Sentiment d'un travail mal fait

Les "généralistes du social" que sont les professionnels en polyvalence de secteur ont pointé divers écueils auxquels ils se heurtent. Ils sont souvent confrontés à un manque de solutions face aux problèmes soulevés, à une multiplicité des dispositifs et un développement d'une logique gestionnaire (avec production de statistiques) associée au new public management, etc. Face à ces difficultés se développe le sentiment d'un travail mal fait qui heurte l'éthique des professionnels. Là encore, les deux approches du travail social - qui renvoient pour partie à un clivage générationnel - divergent dans leur appréciation de la situation. "Les "anciennes" expriment le sentiment d'un oubli du métier, de ses principes et pratiques fondamentaux", mettant en cause l'approche bureaucratique, le guichet. Les jeunes professionnels mettent en avant un autre type de militantisme qui cherche à promouvoir "un horizon régulateur, juridique ou normatif devant protéger ou améliorer les conditions dans lesquelles s'effectue [le travail social]".

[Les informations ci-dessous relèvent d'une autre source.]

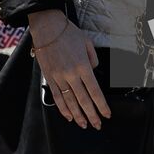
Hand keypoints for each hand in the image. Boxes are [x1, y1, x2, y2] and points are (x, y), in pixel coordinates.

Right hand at [28, 9, 109, 129]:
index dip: (101, 105)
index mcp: (83, 66)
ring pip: (70, 102)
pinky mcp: (49, 78)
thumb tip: (93, 70)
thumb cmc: (68, 33)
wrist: (47, 27)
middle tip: (97, 125)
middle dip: (92, 115)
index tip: (106, 115)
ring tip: (84, 124)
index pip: (95, 91)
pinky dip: (63, 108)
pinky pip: (56, 97)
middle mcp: (71, 74)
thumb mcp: (87, 42)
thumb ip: (93, 58)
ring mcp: (59, 77)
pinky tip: (69, 116)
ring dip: (78, 115)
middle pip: (83, 100)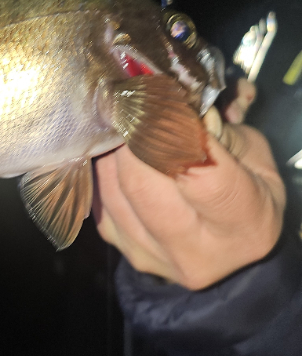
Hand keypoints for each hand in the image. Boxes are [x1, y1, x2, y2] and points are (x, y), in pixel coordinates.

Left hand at [92, 89, 285, 289]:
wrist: (233, 253)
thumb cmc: (249, 195)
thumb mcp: (255, 158)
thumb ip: (217, 132)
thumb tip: (169, 105)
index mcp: (242, 225)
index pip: (199, 173)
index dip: (173, 132)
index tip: (161, 99)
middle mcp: (195, 251)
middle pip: (143, 183)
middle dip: (131, 136)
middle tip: (128, 102)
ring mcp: (153, 255)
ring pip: (114, 191)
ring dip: (112, 149)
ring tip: (118, 120)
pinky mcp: (125, 250)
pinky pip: (101, 202)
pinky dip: (103, 170)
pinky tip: (111, 150)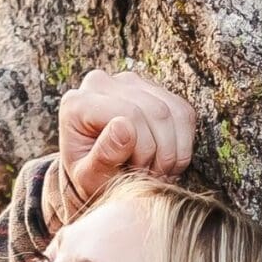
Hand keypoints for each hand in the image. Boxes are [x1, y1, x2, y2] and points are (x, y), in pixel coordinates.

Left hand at [52, 69, 197, 224]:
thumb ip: (102, 157)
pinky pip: (183, 112)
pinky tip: (166, 161)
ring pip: (172, 111)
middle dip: (160, 152)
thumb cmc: (90, 178)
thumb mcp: (89, 179)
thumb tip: (124, 127)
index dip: (142, 149)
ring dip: (172, 150)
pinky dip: (183, 143)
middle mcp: (102, 83)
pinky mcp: (154, 89)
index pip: (129, 114)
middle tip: (150, 176)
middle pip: (155, 111)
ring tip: (157, 171)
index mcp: (78, 102)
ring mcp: (129, 82)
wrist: (98, 174)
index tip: (137, 172)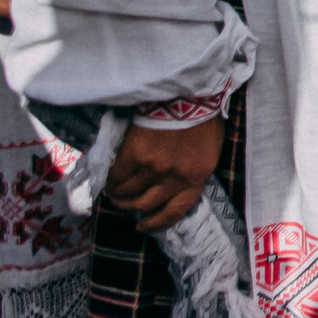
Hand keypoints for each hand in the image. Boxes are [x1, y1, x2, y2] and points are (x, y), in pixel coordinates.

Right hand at [106, 117, 221, 232]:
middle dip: (131, 206)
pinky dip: (109, 180)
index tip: (143, 226)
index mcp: (197, 176)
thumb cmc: (201, 118)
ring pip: (128, 192)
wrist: (188, 92)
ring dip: (117, 194)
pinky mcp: (135, 154)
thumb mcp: (209, 149)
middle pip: (146, 204)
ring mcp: (154, 166)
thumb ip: (194, 170)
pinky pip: (116, 176)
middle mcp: (174, 176)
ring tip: (113, 189)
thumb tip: (175, 186)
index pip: (175, 211)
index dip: (156, 223)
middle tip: (122, 201)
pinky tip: (107, 178)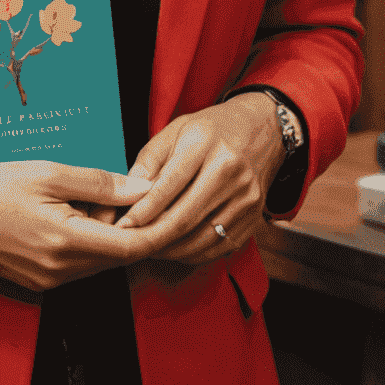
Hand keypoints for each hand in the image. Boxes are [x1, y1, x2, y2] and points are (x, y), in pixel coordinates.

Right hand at [0, 160, 158, 290]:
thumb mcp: (46, 172)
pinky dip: (88, 242)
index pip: (131, 246)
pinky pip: (78, 265)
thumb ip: (97, 183)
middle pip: (118, 255)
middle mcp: (61, 271)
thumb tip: (142, 189)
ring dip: (108, 234)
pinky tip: (74, 214)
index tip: (170, 205)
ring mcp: (49, 281)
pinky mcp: (38, 282)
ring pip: (99, 261)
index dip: (157, 228)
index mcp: (66, 242)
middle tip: (129, 190)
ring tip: (95, 198)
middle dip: (132, 227)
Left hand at [114, 97, 282, 264]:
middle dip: (153, 237)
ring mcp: (246, 197)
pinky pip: (219, 247)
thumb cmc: (212, 130)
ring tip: (149, 248)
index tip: (123, 224)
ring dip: (171, 250)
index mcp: (206, 143)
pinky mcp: (254, 217)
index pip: (170, 184)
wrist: (261, 130)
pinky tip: (175, 249)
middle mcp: (231, 171)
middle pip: (185, 217)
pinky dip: (193, 254)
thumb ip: (150, 159)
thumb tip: (129, 193)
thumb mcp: (176, 129)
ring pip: (201, 238)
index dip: (144, 209)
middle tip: (131, 245)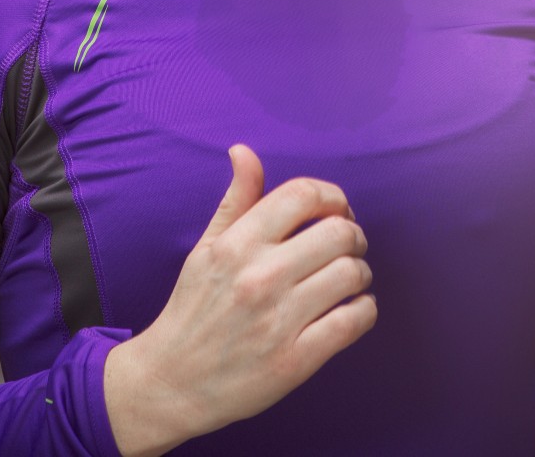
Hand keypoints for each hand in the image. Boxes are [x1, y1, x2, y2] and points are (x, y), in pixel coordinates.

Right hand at [104, 144, 375, 454]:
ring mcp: (278, 320)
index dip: (333, 197)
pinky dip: (364, 310)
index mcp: (236, 245)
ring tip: (349, 280)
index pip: (303, 195)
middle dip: (354, 235)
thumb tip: (244, 151)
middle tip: (348, 247)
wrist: (170, 382)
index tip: (337, 212)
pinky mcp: (295, 360)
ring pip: (352, 275)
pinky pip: (354, 321)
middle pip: (338, 232)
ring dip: (361, 273)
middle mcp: (258, 277)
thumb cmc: (191, 311)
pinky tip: (352, 310)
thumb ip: (235, 201)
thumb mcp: (204, 249)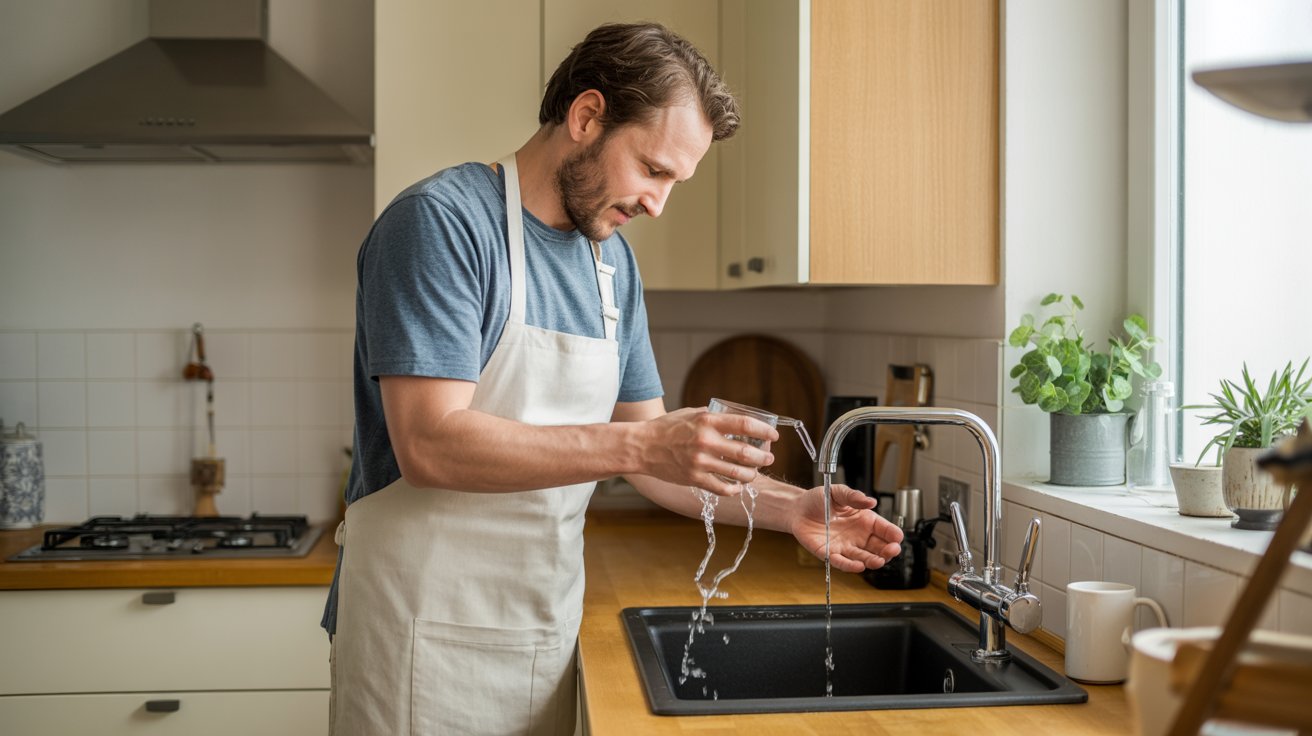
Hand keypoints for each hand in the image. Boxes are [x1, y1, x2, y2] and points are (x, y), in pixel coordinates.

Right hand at [638, 407, 778, 496]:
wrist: (642, 447)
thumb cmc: (667, 428)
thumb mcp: (691, 414)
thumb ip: (713, 418)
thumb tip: (737, 420)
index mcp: (707, 421)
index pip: (745, 424)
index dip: (764, 431)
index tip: (773, 436)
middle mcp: (705, 442)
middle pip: (745, 452)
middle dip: (763, 457)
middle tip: (768, 457)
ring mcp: (700, 463)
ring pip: (737, 473)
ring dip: (752, 474)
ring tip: (755, 472)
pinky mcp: (694, 479)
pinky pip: (722, 488)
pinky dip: (734, 489)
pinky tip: (738, 486)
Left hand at [790, 483, 903, 571]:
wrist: (798, 508)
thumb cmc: (819, 499)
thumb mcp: (837, 492)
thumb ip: (853, 496)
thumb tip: (870, 501)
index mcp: (864, 520)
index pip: (884, 529)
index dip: (893, 534)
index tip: (897, 537)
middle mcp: (858, 536)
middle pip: (879, 547)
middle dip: (888, 551)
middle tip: (892, 551)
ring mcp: (845, 547)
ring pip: (864, 558)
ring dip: (872, 561)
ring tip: (878, 561)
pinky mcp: (830, 554)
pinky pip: (842, 562)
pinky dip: (850, 566)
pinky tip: (858, 566)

Risque de culpabilisation des bénéficiaires

Dans cette situation de plus en plus contrainte, les astuces des professionnels se développent. Au titre de ce bricolage, sont cités le forcing auprès des partenaires, la sollicitation multiple et simultanée de partenaires pour obtenir une aide, la mise en place d'échéanciers de remboursement, etc. 

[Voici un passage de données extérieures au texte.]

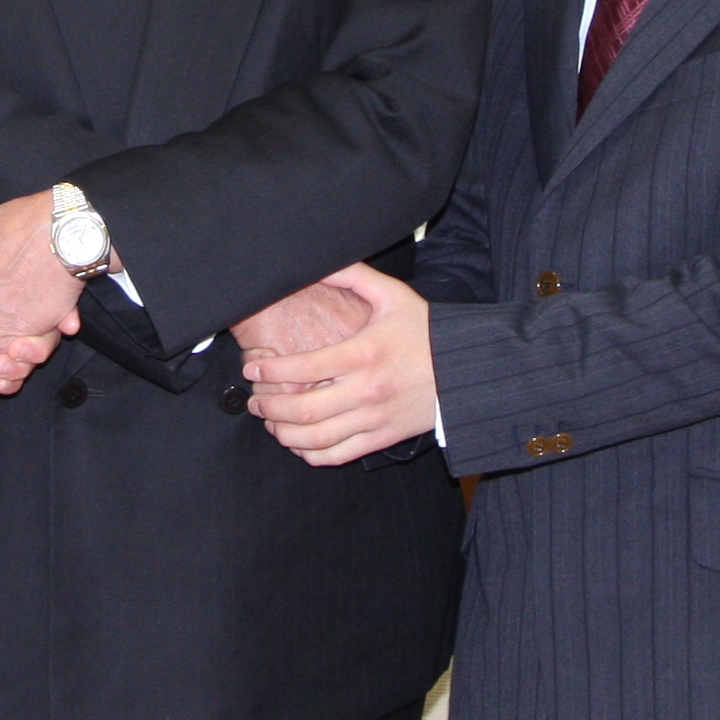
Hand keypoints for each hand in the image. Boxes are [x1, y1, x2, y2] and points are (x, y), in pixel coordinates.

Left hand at [244, 262, 436, 466]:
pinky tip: (298, 441)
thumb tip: (316, 263)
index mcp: (364, 354)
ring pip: (315, 439)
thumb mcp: (393, 295)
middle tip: (254, 399)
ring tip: (270, 421)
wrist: (466, 370)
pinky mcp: (382, 438)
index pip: (303, 369)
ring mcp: (374, 419)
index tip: (253, 367)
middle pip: (303, 410)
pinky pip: (337, 455)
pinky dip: (310, 454)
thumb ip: (353, 277)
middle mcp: (367, 390)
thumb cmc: (426, 331)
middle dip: (268, 407)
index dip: (269, 370)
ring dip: (283, 433)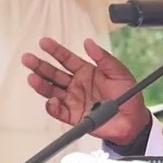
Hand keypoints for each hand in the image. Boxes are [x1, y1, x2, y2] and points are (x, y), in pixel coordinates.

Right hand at [22, 37, 150, 145]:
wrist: (134, 120)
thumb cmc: (128, 95)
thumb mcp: (119, 72)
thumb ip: (104, 58)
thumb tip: (88, 42)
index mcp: (86, 72)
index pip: (66, 59)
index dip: (55, 51)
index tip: (43, 43)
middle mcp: (77, 85)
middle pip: (54, 74)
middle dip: (40, 66)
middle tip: (28, 59)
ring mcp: (75, 101)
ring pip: (52, 92)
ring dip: (41, 85)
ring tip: (32, 78)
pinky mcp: (75, 117)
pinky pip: (60, 112)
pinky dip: (53, 108)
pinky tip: (51, 101)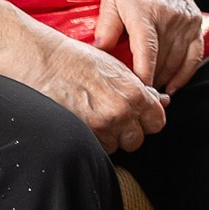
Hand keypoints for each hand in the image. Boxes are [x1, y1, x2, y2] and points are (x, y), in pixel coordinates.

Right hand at [29, 32, 168, 153]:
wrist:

Les professionnels de terrain regrettent une absence de discours fort du niveau institutionnel. "La collectivité n'a pas de message suffisamment fort pour soutenir les professionnels dans leur vocation à faciliter l'accès aux droits des populations", souligne le rapport. En l'absence de cette expression, les travailleurs sociaux fragilisés pourraient être amenés à culpabiliser les usagers. Là encore, les deux cultures professionnelles ont un positionnement différent par rapport à ce manque de pilotage central. "Les "jeunes/nouvelles" ont plutôt tendance à déplorer un déficit de cadre tandis que les "anciennes/vieilles" se méfient de la dimension gestionnaire de l'encadrement", explique l'étude. 

Disparités territoriales

Ce travail met aussi en avant les grandes disparités d'une circonscription à l'autre. Dans certaines, on distingue un pôle accueil d'un second destiné à l'accompagnement ; ailleurs sont mises en place des permanences d'accueil. Le management diverge également : ici, il est participatif, là peu encadrant, ici encore directif et descendant. Le traitement de l'urgence, des astreintes n'est pas le même d'un endroit à l'autre.

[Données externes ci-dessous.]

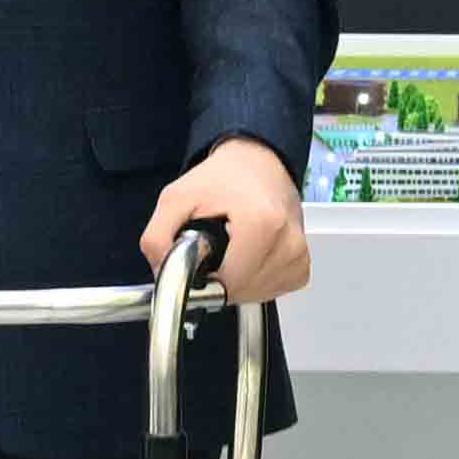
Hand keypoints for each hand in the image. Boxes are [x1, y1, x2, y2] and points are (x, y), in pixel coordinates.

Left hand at [143, 136, 311, 302]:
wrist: (255, 163)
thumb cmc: (222, 179)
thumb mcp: (175, 199)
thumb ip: (157, 239)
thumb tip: (161, 274)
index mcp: (261, 223)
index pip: (229, 283)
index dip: (205, 279)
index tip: (202, 257)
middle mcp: (288, 241)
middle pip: (242, 291)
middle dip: (219, 279)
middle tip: (215, 248)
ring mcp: (298, 255)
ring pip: (255, 295)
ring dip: (237, 282)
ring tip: (232, 249)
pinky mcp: (301, 265)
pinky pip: (273, 291)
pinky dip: (255, 282)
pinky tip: (248, 258)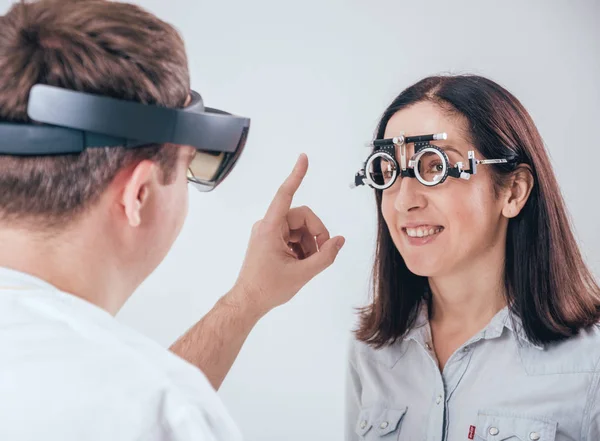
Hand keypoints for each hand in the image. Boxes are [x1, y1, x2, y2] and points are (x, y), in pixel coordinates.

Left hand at [230, 154, 344, 316]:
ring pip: (299, 227)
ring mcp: (268, 232)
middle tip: (323, 254)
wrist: (248, 302)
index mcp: (269, 228)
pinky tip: (301, 264)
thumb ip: (325, 256)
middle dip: (316, 233)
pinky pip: (293, 236)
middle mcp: (267, 225)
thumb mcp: (302, 274)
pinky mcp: (270, 240)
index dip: (296, 176)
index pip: (285, 195)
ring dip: (310, 243)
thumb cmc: (268, 288)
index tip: (303, 158)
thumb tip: (339, 240)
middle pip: (301, 216)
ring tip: (308, 264)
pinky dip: (302, 248)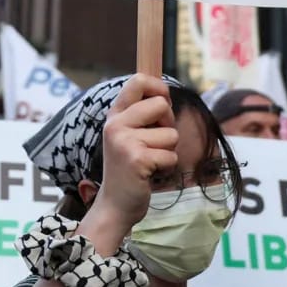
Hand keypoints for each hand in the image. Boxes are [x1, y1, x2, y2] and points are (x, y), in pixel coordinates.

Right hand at [90, 75, 177, 237]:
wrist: (115, 205)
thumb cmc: (129, 169)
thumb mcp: (128, 135)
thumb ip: (141, 115)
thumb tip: (166, 93)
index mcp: (115, 115)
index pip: (138, 80)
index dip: (159, 87)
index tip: (163, 103)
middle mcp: (116, 124)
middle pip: (162, 105)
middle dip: (168, 125)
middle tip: (154, 144)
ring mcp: (125, 141)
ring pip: (171, 134)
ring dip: (167, 151)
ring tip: (149, 162)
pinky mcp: (137, 159)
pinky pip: (171, 155)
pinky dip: (167, 167)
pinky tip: (150, 174)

D'autres professions dans les circonscriptions

Parmi la vingtaine de préconisations qui concluent cette étude, on retrouve la demande d'une meilleure adéquation des moyens aux besoins du terrain. Il est souhaité d'avoir des circonscriptions pluridisciplinaires avec l'intégration d'autres professions sociales, comme les conseillers en économie sociale et familiale (CESF), les conseillers conjugaux et familiaux, les psychologues, etc. Sur les difficultés liées à la dématérialisation, le rapport propose la création d'un lieu d'accueil pour les personnes en besoin et que les administrations telles que la Cnaf, la Cnav mettent à disposition des travailleurs sociaux des lignes téléphoniques privilégiées.    

Commentant cette étude, le président du conseil départemental Stéphane Troussel estime que "c'est là [au niveau des départements] que se poursuivent les réflexions entre réalité du quotidien et vision innovante, pour construire les politiques sociales de demain, à l'image du projet de revenu de base porté par 18 départements."